Copy everything from "1. Anthony Rizzo, 1B, Chicago" down to "Gucci-er in fantasy." in the write-up on Anthony Rizzo below, word for word.

EXCERPT PROVIDED:
==*==

1. Anthony Rizzo, 1B, Chicago Cubs

AVG: .279 | HR: 30 | RBI: 84 | R: 83 | SB: 8

Of all of the players within this group, Anthony Rizzo is projected to have the highest OPS. His breakout last year showed that he could be great individually. Now, if Chicago's offense is even remotely better, he should be primed to be even Gucci-er in fantasy.

Last year, there were 10 qualified batters who had a wOBA greater than .380. Of those 10, Rizzo was the only one with fewer than 80 RBI with his 78. Rizzo was only the fifth player since the start of the 2005 season to have a wOBA at .395 or higher and record fewer than 80 RBI among players with at least 600 plate appearances.

This was largely because the the Cubs collectively received a .303 and .301 on-base percentage from their number-one and number-two hitters, respectively. If they can get that number up even a bit, Rizzo's outside-dependent stats should increase.

Dexter Fowler has his share of faults. Getting on base is not one of them. Since 2011, he has posted on-base percentages of .363, .389, .369 and .375 respectively. His presence alone would be enough to get me to pull the trigger on Rizzo. But when you add in Rizzo's new-found mashing abilities against lefties, he's a no-doubt-abouter.

==*==

PROVIDED DATA:
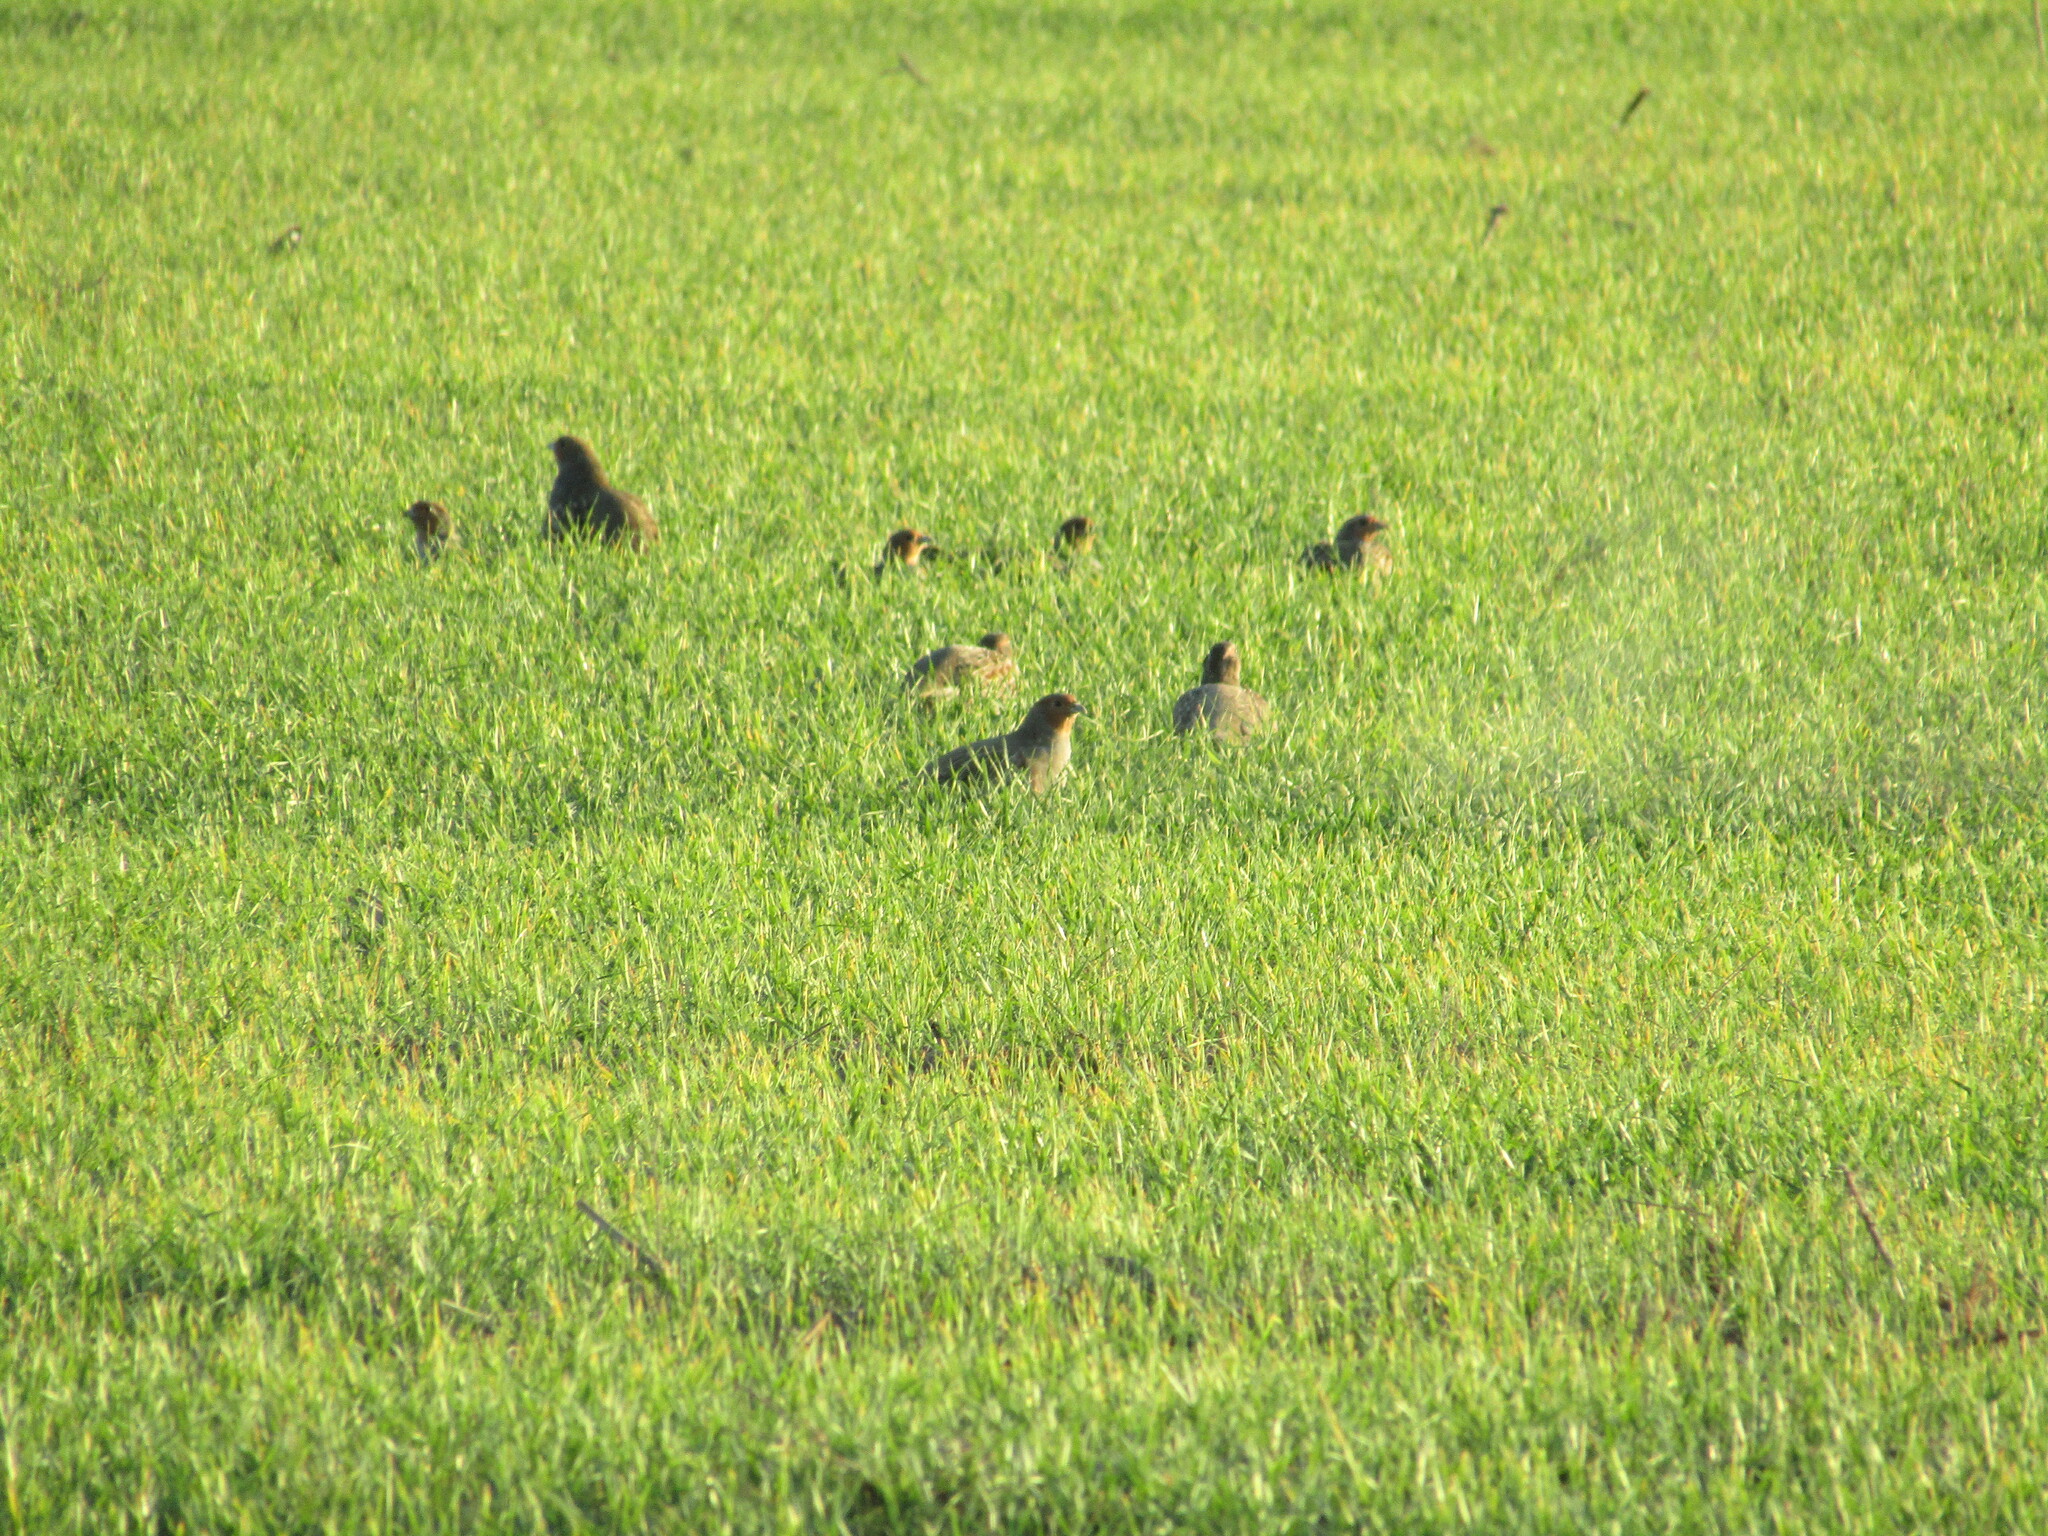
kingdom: Animalia
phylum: Chordata
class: Aves
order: Galliformes
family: Phasianidae
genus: Perdix
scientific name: Perdix perdix
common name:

==*==

RESULT OF THE TASK:
1. Anthony Rizzo, 1B, Chicago Cubs

AVG: .279 | HR: 30 | RBI: 84 | R: 83 | SB: 8

Of all of the players within this group, Anthony Rizzo is projected to have the highest OPS. His breakout last year showed that he could be great individually. Now, if Chicago's offense is even remotely better, he should be primed to be even Gucci-er in fantasy.